§ **Task objective**:
Return every line of the material below word for word, leaving out the pictures.
-------- Data shown --------
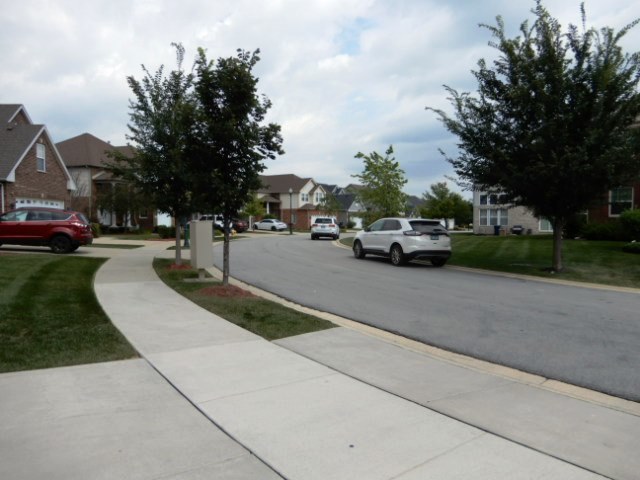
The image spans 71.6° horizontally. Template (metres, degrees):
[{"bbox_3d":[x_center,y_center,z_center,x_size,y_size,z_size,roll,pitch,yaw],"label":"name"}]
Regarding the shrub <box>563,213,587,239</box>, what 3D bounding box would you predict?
--------
§ **Result of this task**:
The image spans 71.6° horizontally. Template (metres, degrees):
[{"bbox_3d":[x_center,y_center,z_center,x_size,y_size,z_size,roll,pitch,yaw],"label":"name"}]
Regarding the shrub <box>563,213,587,239</box>, what 3D bounding box would you predict?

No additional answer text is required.